- **Work instruction**
Write out the lines below again, swapping "Person at" for "Figure in box" and leaving everything else untouched. Don't include the pictures.

======== Input material

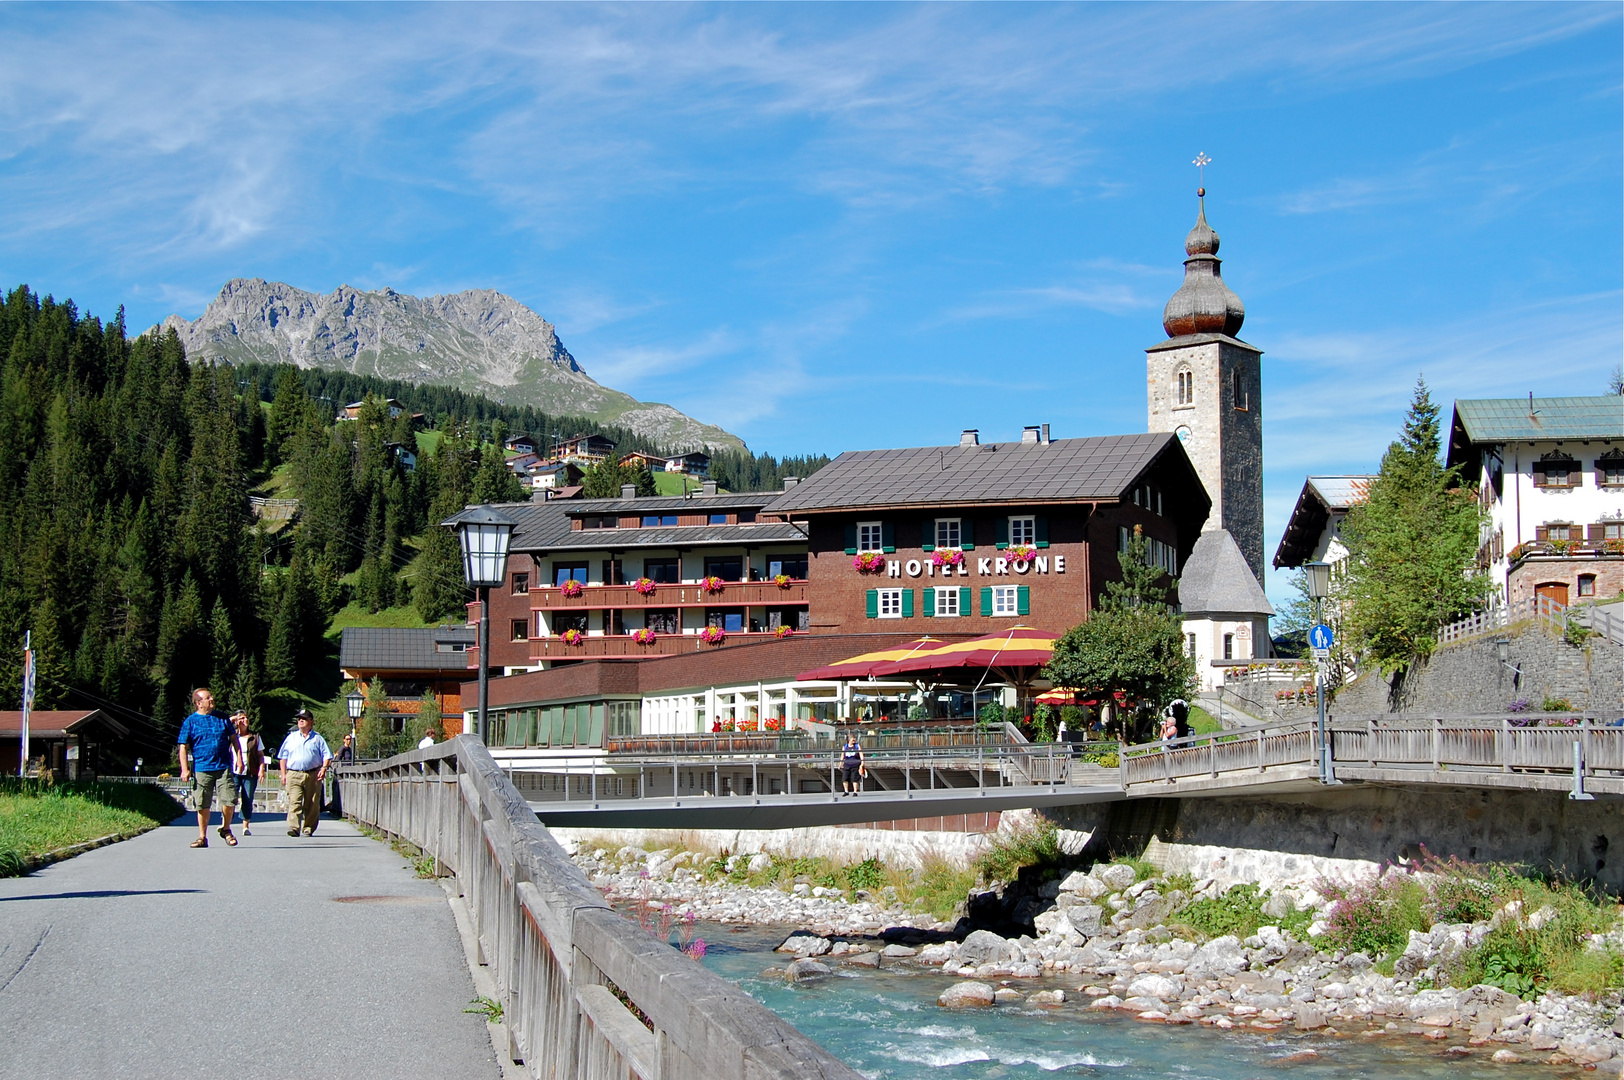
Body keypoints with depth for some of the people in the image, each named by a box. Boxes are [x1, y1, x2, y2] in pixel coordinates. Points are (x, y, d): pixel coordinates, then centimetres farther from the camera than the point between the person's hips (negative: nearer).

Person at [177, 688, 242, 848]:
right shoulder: (190, 722, 3)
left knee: (229, 800, -5)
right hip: (201, 768, -1)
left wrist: (239, 759, 10)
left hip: (224, 767, 1)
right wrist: (185, 769, -6)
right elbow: (183, 747, 2)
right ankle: (202, 837, 13)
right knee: (203, 805, 2)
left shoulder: (222, 718, 10)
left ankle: (225, 829, 18)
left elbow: (233, 738, 18)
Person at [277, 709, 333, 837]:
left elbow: (326, 755, 9)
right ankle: (293, 828, -22)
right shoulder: (291, 737, 15)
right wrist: (283, 774, 5)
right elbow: (283, 757, 15)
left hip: (313, 775, 0)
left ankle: (309, 828, 11)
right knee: (294, 802, -14)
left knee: (312, 804, 2)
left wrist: (323, 768, -8)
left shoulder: (317, 738, 11)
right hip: (293, 775, 0)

================

- **Response to the task**
Body keypoints with depth for some of the people in the image, each named by a box. Boxes are [x1, y1, x2, y2] in pixel coordinates. Points are (x, y, d): pixel coordinates, then centimetres farther from the camera than the point between the person's hips (negative: nearer).

Figure in box [177, 688, 242, 848]:
right shoulder: (190, 722, 3)
left knee: (229, 800, -5)
right hip: (201, 768, -1)
left wrist: (239, 759, 10)
left hip: (224, 767, 1)
right wrist: (185, 769, -6)
right elbow: (183, 747, 2)
right ankle: (202, 837, 13)
right knee: (203, 805, 2)
left shoulder: (222, 718, 10)
left ankle: (225, 829, 18)
left elbow: (233, 738, 18)
Figure in box [277, 709, 333, 837]:
left elbow: (326, 755, 9)
right ankle: (293, 828, -22)
right shoulder: (291, 737, 15)
right wrist: (283, 774, 5)
right elbow: (283, 757, 15)
left hip: (313, 775, 0)
left ankle: (309, 828, 11)
right knee: (294, 802, -14)
left knee: (312, 804, 2)
left wrist: (323, 768, -8)
left shoulder: (317, 738, 11)
right hip: (293, 775, 0)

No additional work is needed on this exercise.